米海軍は2025年10月、ニミッツ級空母ジョージ・H・W・ブッシュ(CVN 77)の飛行甲板に搭載した20キロワット級パレット型高エネルギーレーザー(P-HEL)で、複数のドローンを撃墜する実射試験を実施した。この成果は、海軍が4月に発表した「全艦艇へのレーザー兵器配備」という目標に向けた大きな一歩となった。

米国防総省の情報配信サービス「DVIDS」が4月20日に公開した写真には、大西洋上での試験に先立って甲板に設置されたP-HELが映っている。同システムは、防衛企業AV(旧ブルーハロー)が開発したLOCUSTレーザー兵器システムを基盤とし、米陸軍の即応能力・重要技術局(RCCTO)から貸与されたものだ。AVによると、レーザーは「複数の標的ドローン、さらにはドローン群を追跡・交戦・無力化」し、海軍は「全領域・全プラットフォームへの指向性エネルギー能力配備に向けた重要なマイルストーンを達成した」としている。

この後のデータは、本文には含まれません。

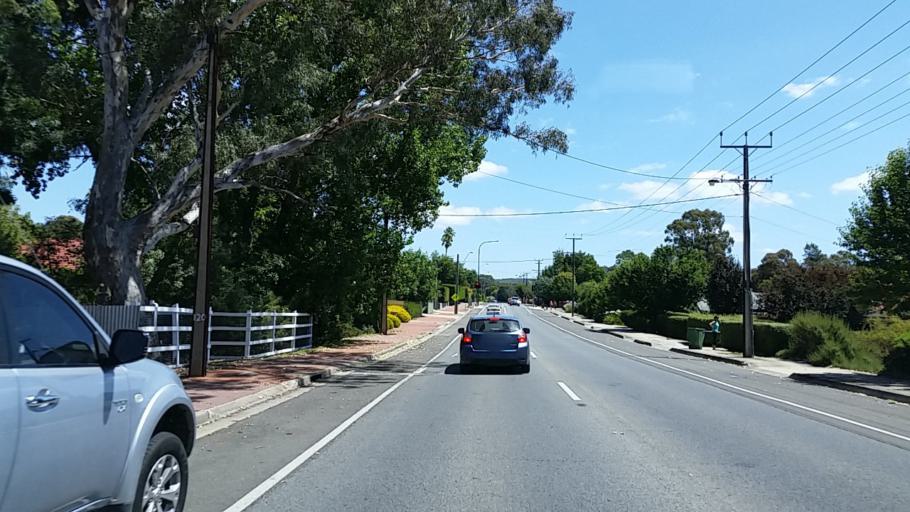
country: AU
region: South Australia
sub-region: Mount Barker
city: Mount Barker
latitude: -35.0472
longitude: 138.8696
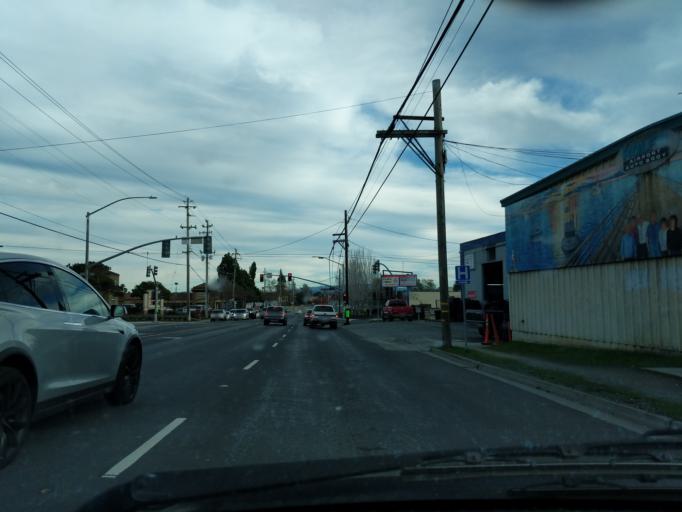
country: US
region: California
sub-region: Santa Cruz County
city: Freedom
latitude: 36.9387
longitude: -121.7787
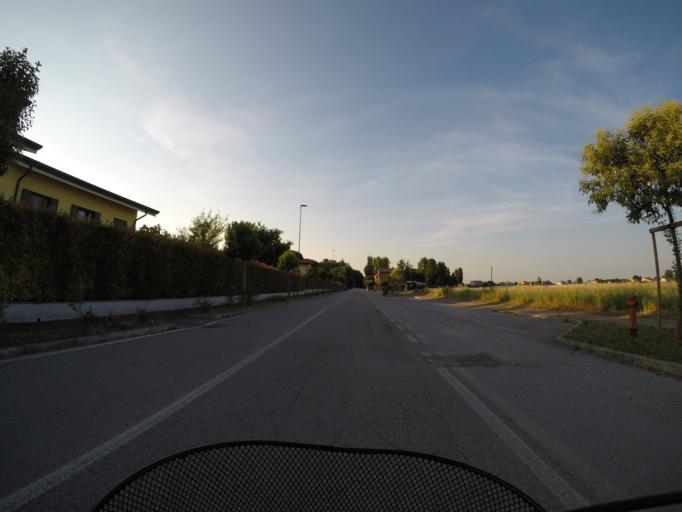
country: IT
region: Veneto
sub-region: Provincia di Rovigo
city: San Bellino
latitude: 45.0284
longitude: 11.5940
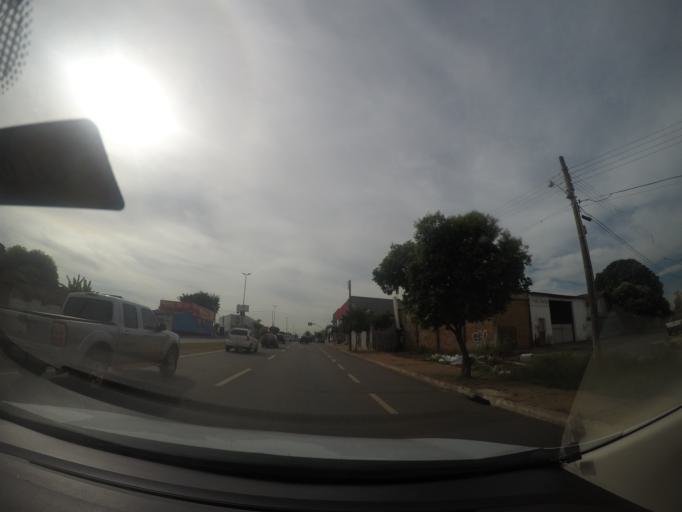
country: BR
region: Goias
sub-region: Goiania
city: Goiania
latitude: -16.6593
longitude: -49.2935
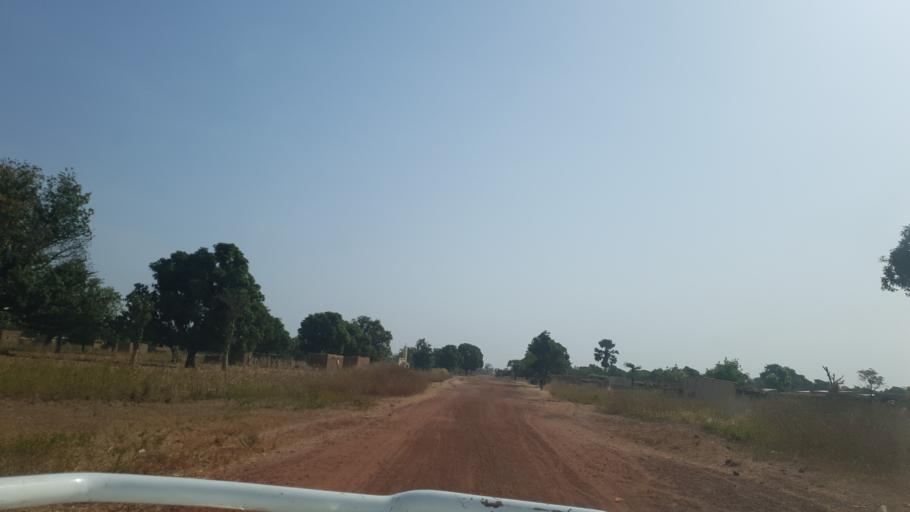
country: ML
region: Koulikoro
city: Dioila
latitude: 12.6688
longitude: -6.6769
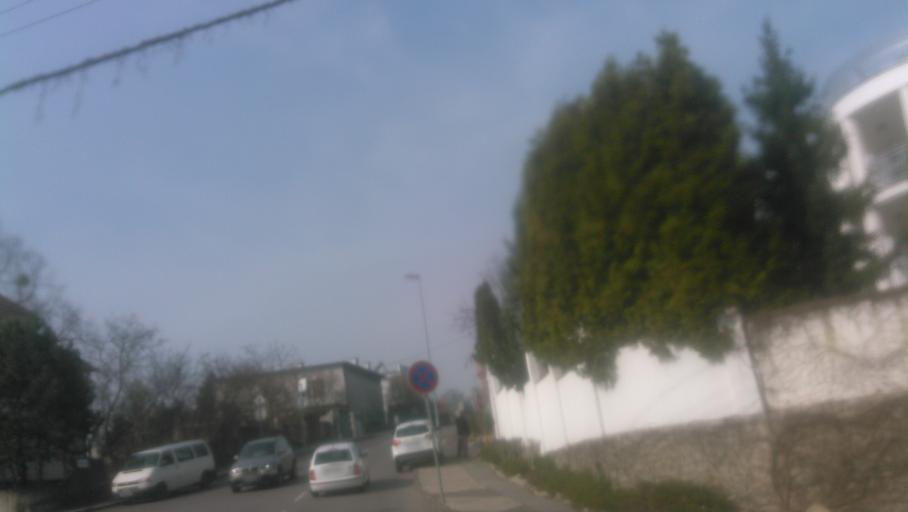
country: SK
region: Bratislavsky
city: Bratislava
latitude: 48.1529
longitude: 17.0979
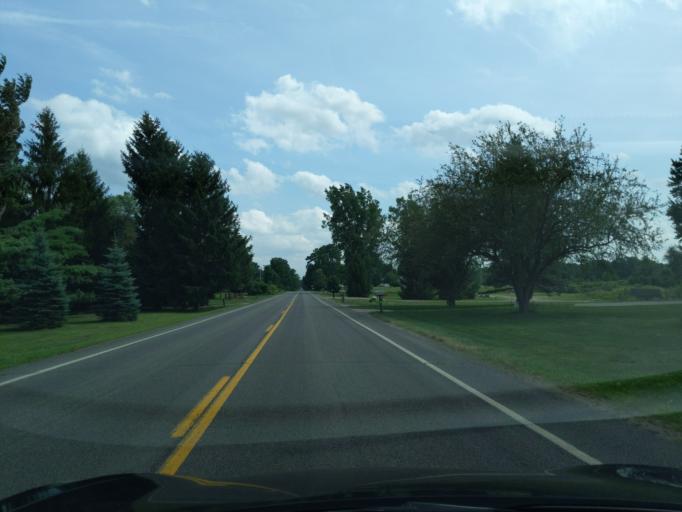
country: US
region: Michigan
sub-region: Eaton County
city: Dimondale
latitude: 42.6120
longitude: -84.6027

AVの指向性エネルギーシステム担当副社長ジョン・ギャリティ氏は、今回の試験で計17機のドローンが標的となったと明かした。P-HELは既に海外で低コストの武装ドローンから米軍兵士を防護する目的で運用されており、陸軍は少なくとも4基のLOCUSTシステムをM1301歩兵分隊車両やJLTV(Joint Light Tactical Vehicle)に統合済みだ。また、海兵隊は2023年11月にAVと契約し、JLTVへのLOCUST統合を進めているが、配備の現状は不明となっている。

AVの前身企業であるブルーハローは、2024年以降、空母だけでなく潜水艦へのLOCUST搭載に向けた海軍との協議を進めてきた。ジョージ・H・W・ブッシュでの実射試験は、海軍の艦載レーザー兵器開発における新たな展開だ。これまで海軍は、アーレイ・バーク級ミサイル駆逐艦に60キロワット級高エネルギーレーザー(HELIOS)や低出力の光学妨害阻止装置(ODIN)を搭載してきたが、艦の電力不足が課題となっていた。特にフライトIII型では、新型AN/SPY-6対空・ミサイル防衛レーダーの電力需要が高く、レーザーの運用が制限されていた。

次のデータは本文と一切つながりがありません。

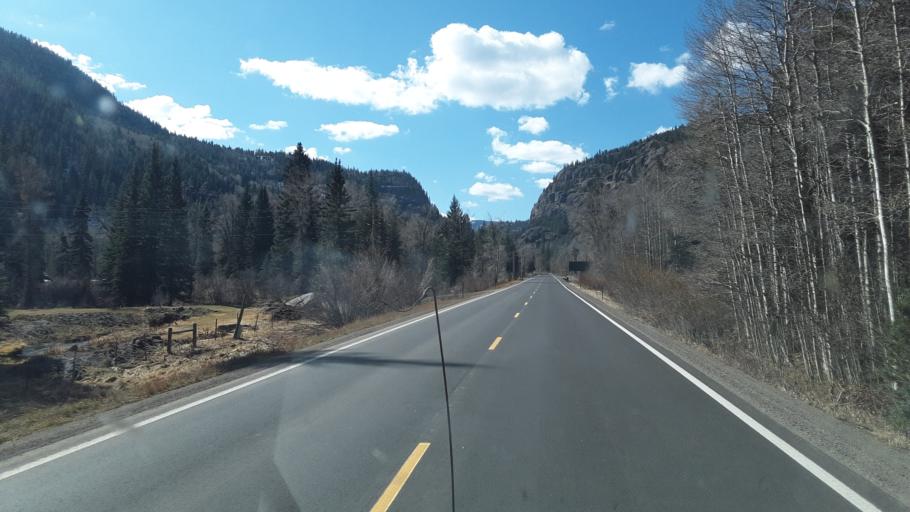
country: US
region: Colorado
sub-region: Mineral County
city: Creede
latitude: 37.5766
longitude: -106.7509
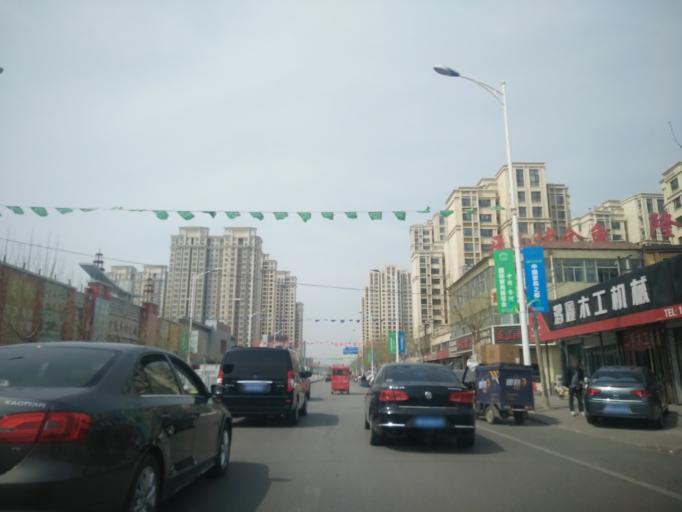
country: CN
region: Tianjin Shi
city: Xiawuqi
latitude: 39.7573
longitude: 117.0171
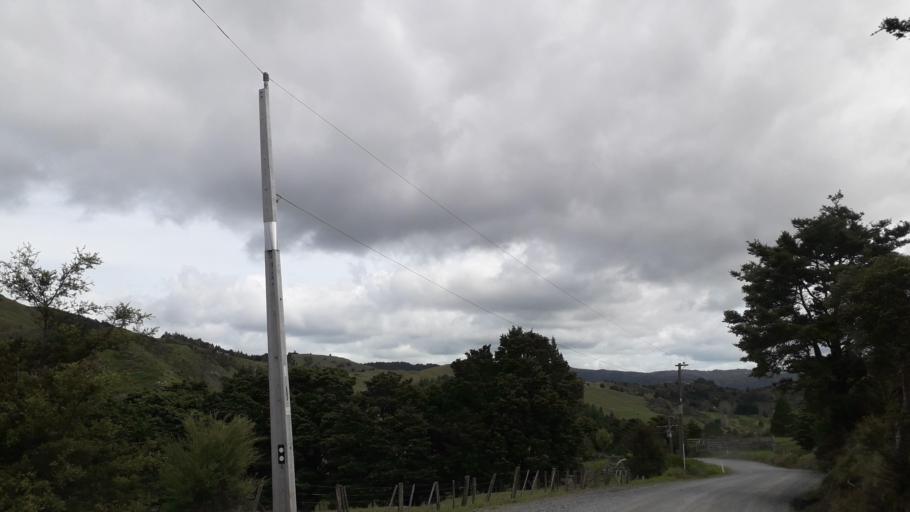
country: NZ
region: Northland
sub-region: Far North District
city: Kerikeri
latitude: -35.1257
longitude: 173.7452
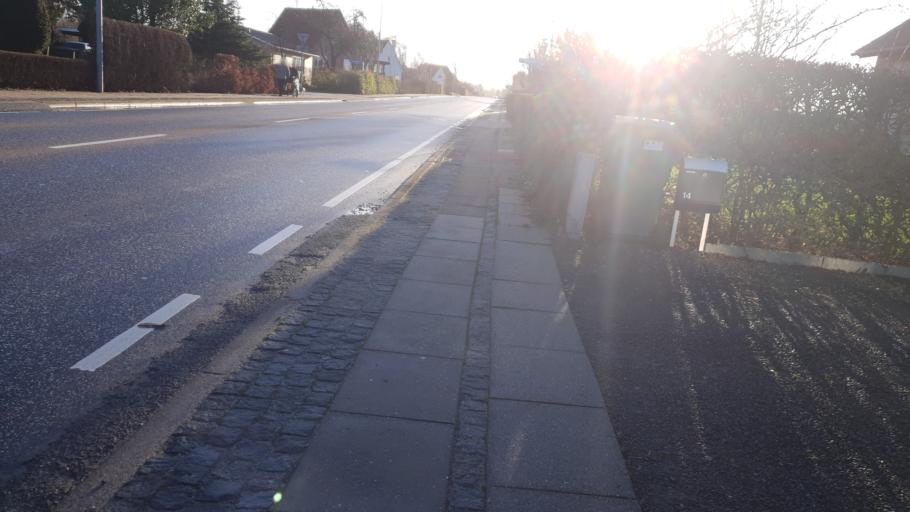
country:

ギャリティ氏は、空母の原子炉による安定した電力供給があればLOCUSTの運用に問題ないだけでなく、フライトIII型駆逐艦でも電力不足は大きな障害にならないと説明する。また、LOCUSTはモジュール型であるため、海軍作戦総長アドミラル・ダリル・コードルの掲げる「モジュール化された将来水上艦隊」のビジョンに合致している。

一方で、空母へのレーザー兵器搭載には課題もある。飛行甲板は貴重なスペースであり、レーダーや通信システムとの干渉リスク、乗員の安全性など、運用面での検証が必要だ。海軍は今後、さらなる実証試験を通じて、レーザー兵器の艦隊配備に向けた課題解決を進める方針だ。